Les premières pièces de vers de Lebreton ne lui conquirent pas tous les suffrages. On trouvait assez généralement que sa poésie correcte, élégante, harmonieuse, sentait un peu l’académie. On y entendait bien par intervalles la voix du poète, mais on eût voulu des productions frappées d’un cachet individuel: des chants émouvants, dramatiques surtout..... A ces exigences que nous ne discuterons pas et où se trouvait, du moins, une vérité spécieuse, Lebreton répondit par l’Oiseau captif, plainte touchante de la douleur résignée. Mais ce n’était là qu’un chant isolé, et pour donner à la critique pleine et entière satisfaction, il composa sous ce titre collectif: LES PLAINTES DU PAUVRE, une série de tableaux terribles, qui mettent à nu les plaies hideuses de notre ordre social. Il expose éloquemment, mais il ne récrimine pas. Il résulte pourtant de ces tableaux dessinés d’après nature, que le pauvre ouvrier n’est pas, pour l’ordinaire, vicieux par tempérament. La certitude de manquer d’un travail suffisant pour lui et sa famille est un épouvantail dont il ne peut supporter la vue; c’est une menace qui retentit sans cesse à ses oreilles, et pour ne voir ni n’entendre, pour anéantir son humanité, le malheureux va droit au cabaret.
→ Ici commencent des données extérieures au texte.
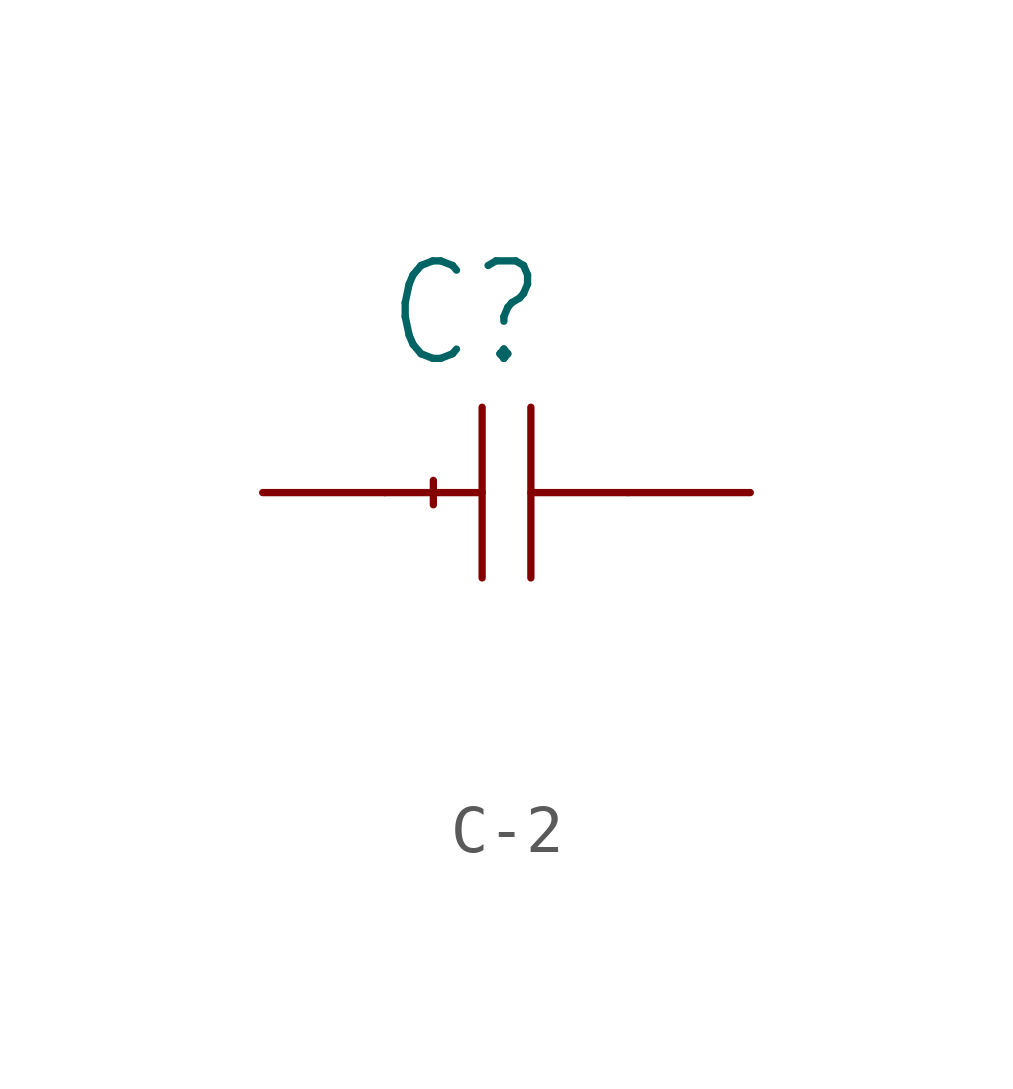
<source format=kicad_sym>
(kicad_symbol_lib
  (version 20241209)
  (generator "kicad_symbol_editor")
  (generator_version "9.0")
  (symbol "C-2"
    (property "Reference" "C"
      (at -2.54 2.54 0)
      (effects (font (size 2.032 1.727)) (justify left bottom)))
    (property "Value" ""
      (at -2.54 -5.08 0)
      (effects (font (size 2.032 1.727)) (justify left bottom)))
    (property "ki_locked" ""
      (at 0 0 0)
      (effects (font (size 1.27 1.27))))
    (symbol "C-2_1_0"
      (polyline (pts (xy -2.54 0) (xy -0.508 0)) (stroke (width 0.152) (type solid)) (fill (type none)))
      (polyline (pts (xy -1.524 0.254) (xy -1.524 -0.254)) (stroke (width 0.152) (type solid)) (fill (type none)))
      (polyline (pts (xy -0.508 1.778) (xy -0.508 -1.778)) (stroke (width 0.152) (type solid)) (fill (type none)))
      (polyline (pts (xy 0.508 1.778) (xy 0.508 -1.778)) (stroke (width 0.152) (type solid)) (fill (type none)))
      (polyline (pts (xy 2.54 0) (xy 0.508 0)) (stroke (width 0.152) (type solid)) (fill (type none)))
      (pin passive line (at -5.08 0 0) (length 2.54) (name "1" (effects (font (size 0 0)))) (number "1" (effects (font (size 0 0)))))
      (pin passive line (at 5.08 0 180) (length 2.54) (name "2" (effects (font (size 0 0)))) (number "2" (effects (font (size 0 0))))))))
</source>
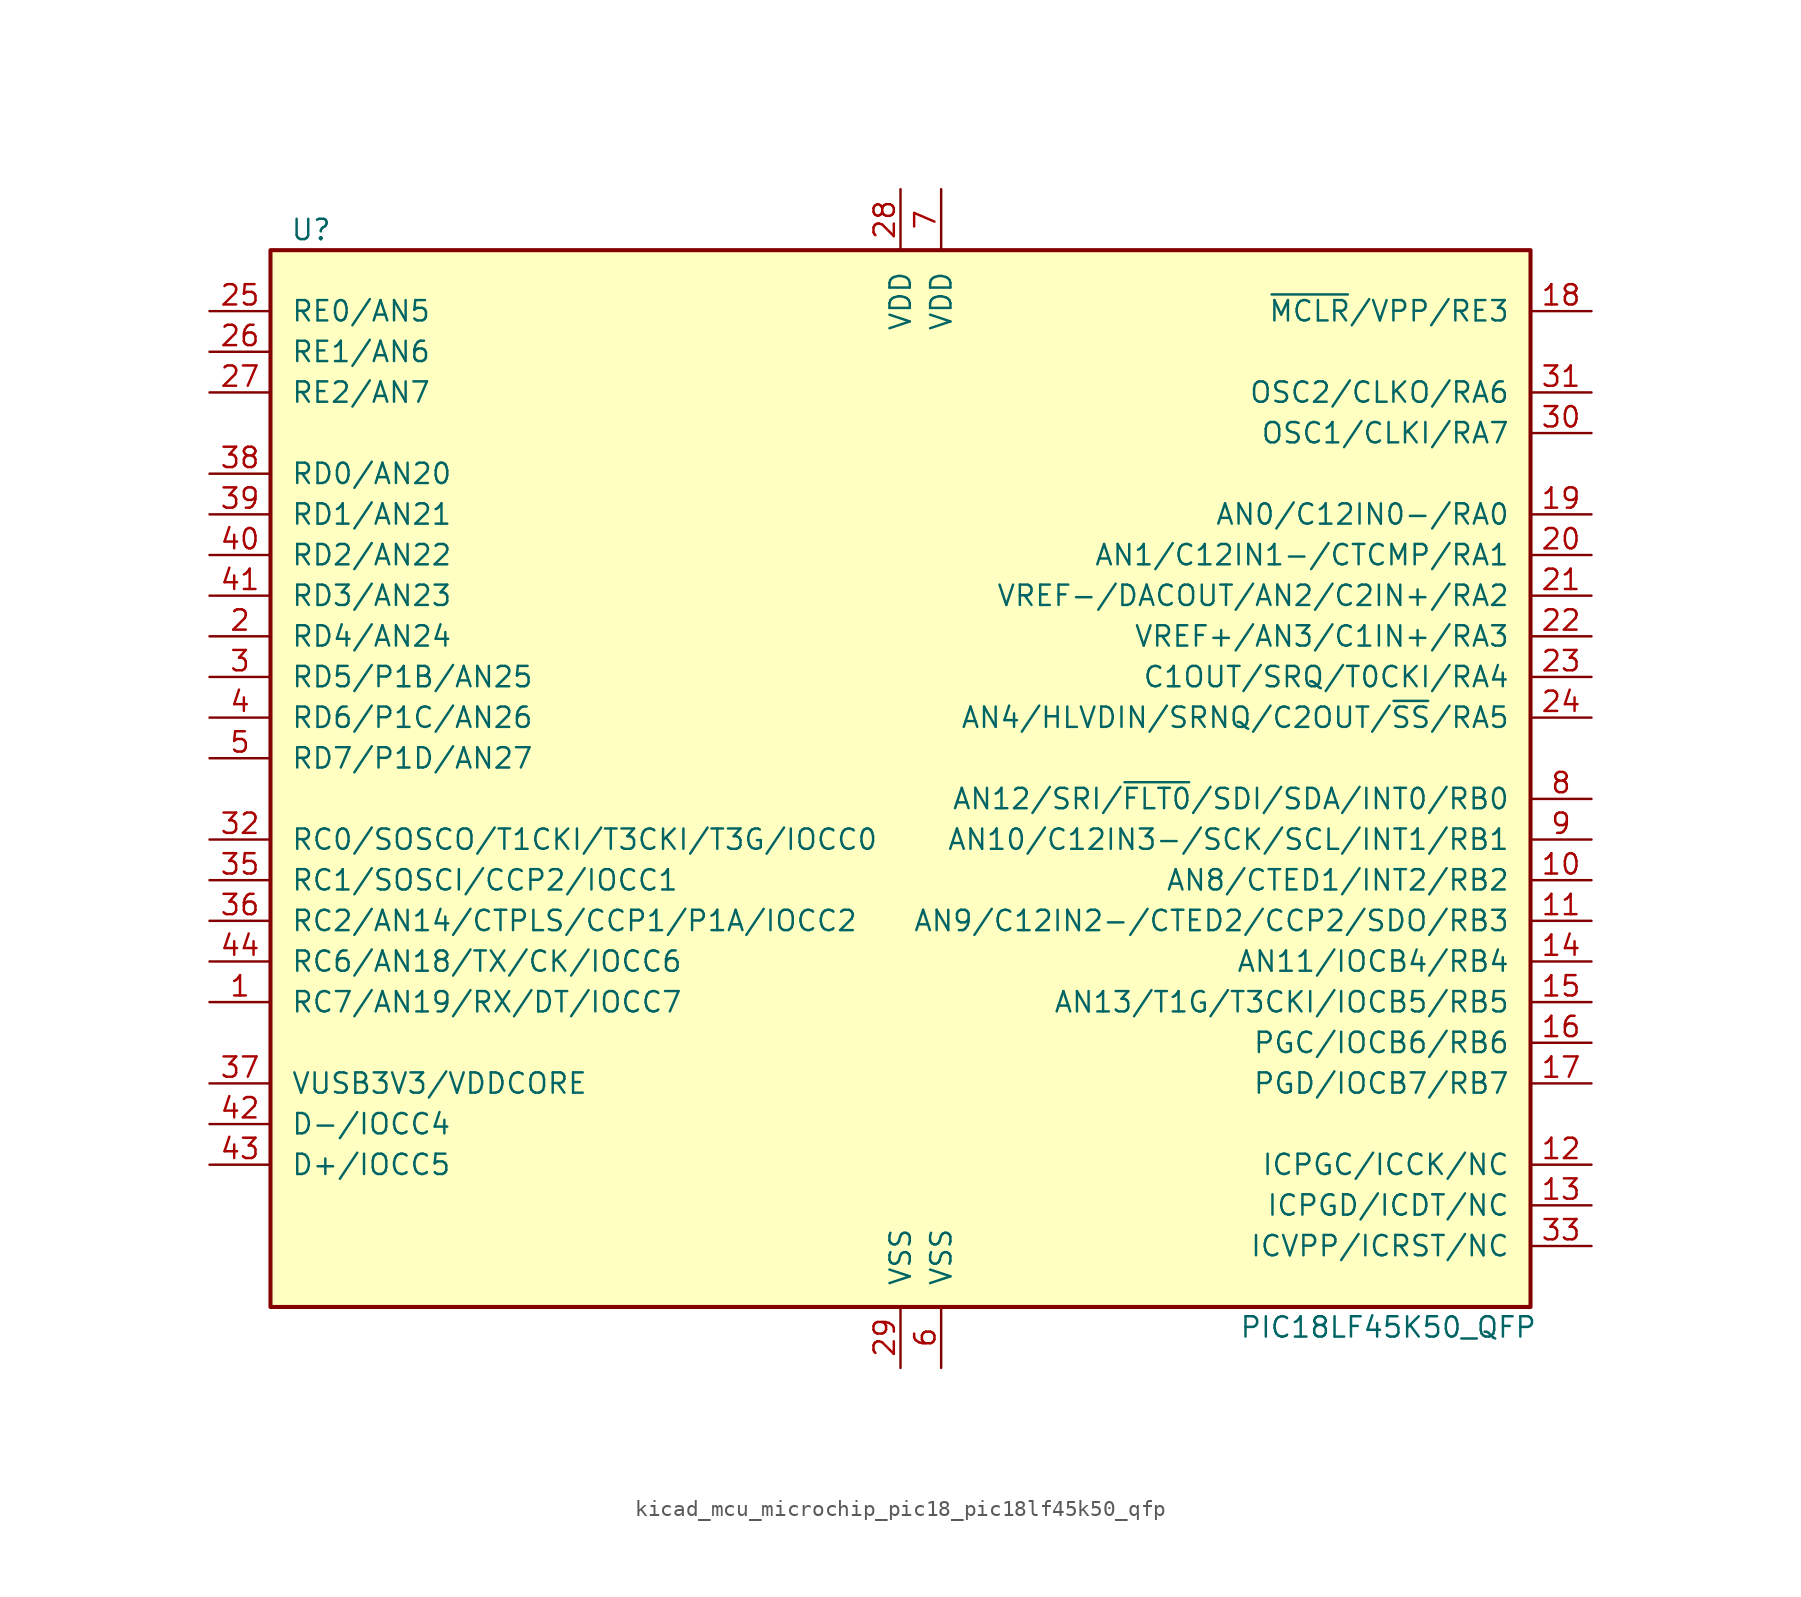
<source format=kicad_sym>
(kicad_symbol_lib
  (version 20220914)
  (generator kicad_symbol_editor)
  (symbol "kicad_mcu_microchip_pic18_pic18lf45k50_qfp"
    (pin_names
      (offset 1.27))
    (property "Reference" "U"
      (at -36.83 33.02 0)
      (effects (font (size 1.27 1.27))))
    (property "Value" "PIC18LF45K50_QFP"
      (at 30.48 -35.56 0)
      (effects (font (size 1.27 1.27))))
    (symbol "kicad_mcu_microchip_pic18_pic18lf45k50_qfp_0_1"
      (rectangle (start -39.37 31.75) (end 39.37 -34.29) (stroke (width 0.254) (type default)) (fill (type background))))
    (symbol "kicad_mcu_microchip_pic18_pic18lf45k50_qfp_1_1"
      (pin bidirectional line (at -43.18 -15.24 0) (length 3.81) (name "RC7/AN19/RX/DT/IOCC7" (effects (font (size 1.27 1.27)))) (number "1" (effects (font (size 1.27 1.27)))))
      (pin bidirectional line (at 43.18 -7.62 180) (length 3.81) (name "AN8/CTED1/INT2/RB2" (effects (font (size 1.27 1.27)))) (number "10" (effects (font (size 1.27 1.27)))))
      (pin bidirectional line (at 43.18 -10.16 180) (length 3.81) (name "AN9/C12IN2-/CTED2/CCP2/SDO/RB3" (effects (font (size 1.27 1.27)))) (number "11" (effects (font (size 1.27 1.27)))))
      (pin bidirectional line (at 43.18 -25.4 180) (length 3.81) (name "ICPGC/ICCK/NC" (effects (font (size 1.27 1.27)))) (number "12" (effects (font (size 1.27 1.27)))))
      (pin bidirectional line (at 43.18 -27.94 180) (length 3.81) (name "ICPGD/ICDT/NC" (effects (font (size 1.27 1.27)))) (number "13" (effects (font (size 1.27 1.27)))))
      (pin bidirectional line (at 43.18 -12.7 180) (length 3.81) (name "AN11/IOCB4/RB4" (effects (font (size 1.27 1.27)))) (number "14" (effects (font (size 1.27 1.27)))))
      (pin bidirectional line (at 43.18 -15.24 180) (length 3.81) (name "AN13/T1G/T3CKI/IOCB5/RB5" (effects (font (size 1.27 1.27)))) (number "15" (effects (font (size 1.27 1.27)))))
      (pin bidirectional line (at 43.18 -17.78 180) (length 3.81) (name "PGC/IOCB6/RB6" (effects (font (size 1.27 1.27)))) (number "16" (effects (font (size 1.27 1.27)))))
      (pin bidirectional line (at 43.18 -20.32 180) (length 3.81) (name "PGD/IOCB7/RB7" (effects (font (size 1.27 1.27)))) (number "17" (effects (font (size 1.27 1.27)))))
      (pin input line (at 43.18 27.94 180) (length 3.81) (name "~{MCLR}/VPP/RE3" (effects (font (size 1.27 1.27)))) (number "18" (effects (font (size 1.27 1.27)))))
      (pin bidirectional line (at 43.18 15.24 180) (length 3.81) (name "AN0/C12IN0-/RA0" (effects (font (size 1.27 1.27)))) (number "19" (effects (font (size 1.27 1.27)))))
      (pin bidirectional line (at -43.18 7.62 0) (length 3.81) (name "RD4/AN24" (effects (font (size 1.27 1.27)))) (number "2" (effects (font (size 1.27 1.27)))))
      (pin bidirectional line (at 43.18 12.7 180) (length 3.81) (name "AN1/C12IN1-/CTCMP/RA1" (effects (font (size 1.27 1.27)))) (number "20" (effects (font (size 1.27 1.27)))))
      (pin bidirectional line (at 43.18 10.16 180) (length 3.81) (name "VREF-/DACOUT/AN2/C2IN+/RA2" (effects (font (size 1.27 1.27)))) (number "21" (effects (font (size 1.27 1.27)))))
      (pin bidirectional line (at 43.18 7.62 180) (length 3.81) (name "VREF+/AN3/C1IN+/RA3" (effects (font (size 1.27 1.27)))) (number "22" (effects (font (size 1.27 1.27)))))
      (pin bidirectional line (at 43.18 5.08 180) (length 3.81) (name "C1OUT/SRQ/T0CKI/RA4" (effects (font (size 1.27 1.27)))) (number "23" (effects (font (size 1.27 1.27)))))
      (pin bidirectional line (at 43.18 2.54 180) (length 3.81) (name "AN4/HLVDIN/SRNQ/C2OUT/~{SS}/RA5" (effects (font (size 1.27 1.27)))) (number "24" (effects (font (size 1.27 1.27)))))
      (pin bidirectional line (at -43.18 27.94 0) (length 3.81) (name "RE0/AN5" (effects (font (size 1.27 1.27)))) (number "25" (effects (font (size 1.27 1.27)))))
      (pin bidirectional line (at -43.18 25.4 0) (length 3.81) (name "RE1/AN6" (effects (font (size 1.27 1.27)))) (number "26" (effects (font (size 1.27 1.27)))))
      (pin bidirectional line (at -43.18 22.86 0) (length 3.81) (name "RE2/AN7" (effects (font (size 1.27 1.27)))) (number "27" (effects (font (size 1.27 1.27)))))
      (pin power_in line (at 0 35.56 270) (length 3.81) (name "VDD" (effects (font (size 1.27 1.27)))) (number "28" (effects (font (size 1.27 1.27)))))
      (pin power_in line (at 0 -38.1 90) (length 3.81) (name "VSS" (effects (font (size 1.27 1.27)))) (number "29" (effects (font (size 1.27 1.27)))))
      (pin bidirectional line (at -43.18 5.08 0) (length 3.81) (name "RD5/P1B/AN25" (effects (font (size 1.27 1.27)))) (number "3" (effects (font (size 1.27 1.27)))))
      (pin bidirectional line (at 43.18 20.32 180) (length 3.81) (name "OSC1/CLKI/RA7" (effects (font (size 1.27 1.27)))) (number "30" (effects (font (size 1.27 1.27)))))
      (pin bidirectional line (at 43.18 22.86 180) (length 3.81) (name "OSC2/CLKO/RA6" (effects (font (size 1.27 1.27)))) (number "31" (effects (font (size 1.27 1.27)))))
      (pin bidirectional line (at -43.18 -5.08 0) (length 3.81) (name "RC0/SOSCO/T1CKI/T3CKI/T3G/IOCC0" (effects (font (size 1.27 1.27)))) (number "32" (effects (font (size 1.27 1.27)))))
      (pin bidirectional line (at 43.18 -30.48 180) (length 3.81) (name "ICVPP/ICRST/NC" (effects (font (size 1.27 1.27)))) (number "33" (effects (font (size 1.27 1.27)))))
      (pin no_connect line (at -17.78 -34.29 90) (length 3.81) hide (name "NC" (effects (font (size 1.27 1.27)))) (number "34" (effects (font (size 1.27 1.27)))))
      (pin bidirectional line (at -43.18 -7.62 0) (length 3.81) (name "RC1/SOSCI/CCP2/IOCC1" (effects (font (size 1.27 1.27)))) (number "35" (effects (font (size 1.27 1.27)))))
      (pin bidirectional line (at -43.18 -10.16 0) (length 3.81) (name "RC2/AN14/CTPLS/CCP1/P1A/IOCC2" (effects (font (size 1.27 1.27)))) (number "36" (effects (font (size 1.27 1.27)))))
      (pin power_in line (at -43.18 -20.32 0) (length 3.81) (name "VUSB3V3/VDDCORE" (effects (font (size 1.27 1.27)))) (number "37" (effects (font (size 1.27 1.27)))))
      (pin bidirectional line (at -43.18 17.78 0) (length 3.81) (name "RD0/AN20" (effects (font (size 1.27 1.27)))) (number "38" (effects (font (size 1.27 1.27)))))
      (pin bidirectional line (at -43.18 15.24 0) (length 3.81) (name "RD1/AN21" (effects (font (size 1.27 1.27)))) (number "39" (effects (font (size 1.27 1.27)))))
      (pin bidirectional line (at -43.18 2.54 0) (length 3.81) (name "RD6/P1C/AN26" (effects (font (size 1.27 1.27)))) (number "4" (effects (font (size 1.27 1.27)))))
      (pin bidirectional line (at -43.18 12.7 0) (length 3.81) (name "RD2/AN22" (effects (font (size 1.27 1.27)))) (number "40" (effects (font (size 1.27 1.27)))))
      (pin bidirectional line (at -43.18 10.16 0) (length 3.81) (name "RD3/AN23" (effects (font (size 1.27 1.27)))) (number "41" (effects (font (size 1.27 1.27)))))
      (pin bidirectional line (at -43.18 -22.86 0) (length 3.81) (name "D-/IOCC4" (effects (font (size 1.27 1.27)))) (number "42" (effects (font (size 1.27 1.27)))))
      (pin bidirectional line (at -43.18 -25.4 0) (length 3.81) (name "D+/IOCC5" (effects (font (size 1.27 1.27)))) (number "43" (effects (font (size 1.27 1.27)))))
      (pin bidirectional line (at -43.18 -12.7 0) (length 3.81) (name "RC6/AN18/TX/CK/IOCC6" (effects (font (size 1.27 1.27)))) (number "44" (effects (font (size 1.27 1.27)))))
      (pin bidirectional line (at -43.18 0 0) (length 3.81) (name "RD7/P1D/AN27" (effects (font (size 1.27 1.27)))) (number "5" (effects (font (size 1.27 1.27)))))
      (pin power_in line (at 2.54 -38.1 90) (length 3.81) (name "VSS" (effects (font (size 1.27 1.27)))) (number "6" (effects (font (size 1.27 1.27)))))
      (pin power_in line (at 2.54 35.56 270) (length 3.81) (name "VDD" (effects (font (size 1.27 1.27)))) (number "7" (effects (font (size 1.27 1.27)))))
      (pin bidirectional line (at 43.18 -2.54 180) (length 3.81) (name "AN12/SRI/~{FLT0}/SDI/SDA/INT0/RB0" (effects (font (size 1.27 1.27)))) (number "8" (effects (font (size 1.27 1.27)))))
      (pin bidirectional line (at 43.18 -5.08 180) (length 3.81) (name "AN10/C12IN3-/SCK/SCL/INT1/RB1" (effects (font (size 1.27 1.27)))) (number "9" (effects (font (size 1.27 1.27))))))))
</source>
Nous donnons les deux premiers morceaux qui ouvrent la série de ces scènes dramatiques et touchantes où Lebreton a montré qu’il ne lui fallait qu’un sujet vrai pour être original, vigoureux et puissant.
LES PLAINTES DU PAUVRE.
I.
Dans la riche vallée où règne l’industrie,
A peine si le jour lance un premier rayon
Que tout va s’éveiller et répandre la vie,
Car c’est un vaste champ où le travail convie
Le pauvre à creuser son sillon.
Dans chaque fournaise allumée,
Le feu pétille; et dans les airs
S’élève, en nuage formée,
Une épaisse et noire fumée
Dont les ateliers sont couverts.
Les eaux qu’on retenait captives,
Reprenant leurs courses actives,
Roulent dans leurs étroits canaux;
Mus par ces éléments qui baignent nos fabriques,
Ces puissants moteurs hydrauliques,
Comme un bruit d’ouragan, commencent leurs travaux.
Debout! peuple artisan, debout! la voix aiguë
De l’airain vibre dans la nue,
Et déjà suspend ton sommeil!
Soulève ta lourde paupière
Et recommence encor ta pénible carrière
Avec la course du soleil!
C’est assez de repos: il faut vaincre ton somme.
Debout! la cloche tinte, elle a dit: ouvrier,
Voici l’heure où pour toi va s’ouvrir l’atelier;
Viens traîner tout le jour, comme un cheval de somme,
La lourde chaîne et le collier.
Et, d’un sommeil profond secouant les entraves,
Pour demander du pain au travail de ses bras,
Tout ce peuple, soumis comme un troupeau d’esclaves,
Vers des sentiers connus précipite ses pas!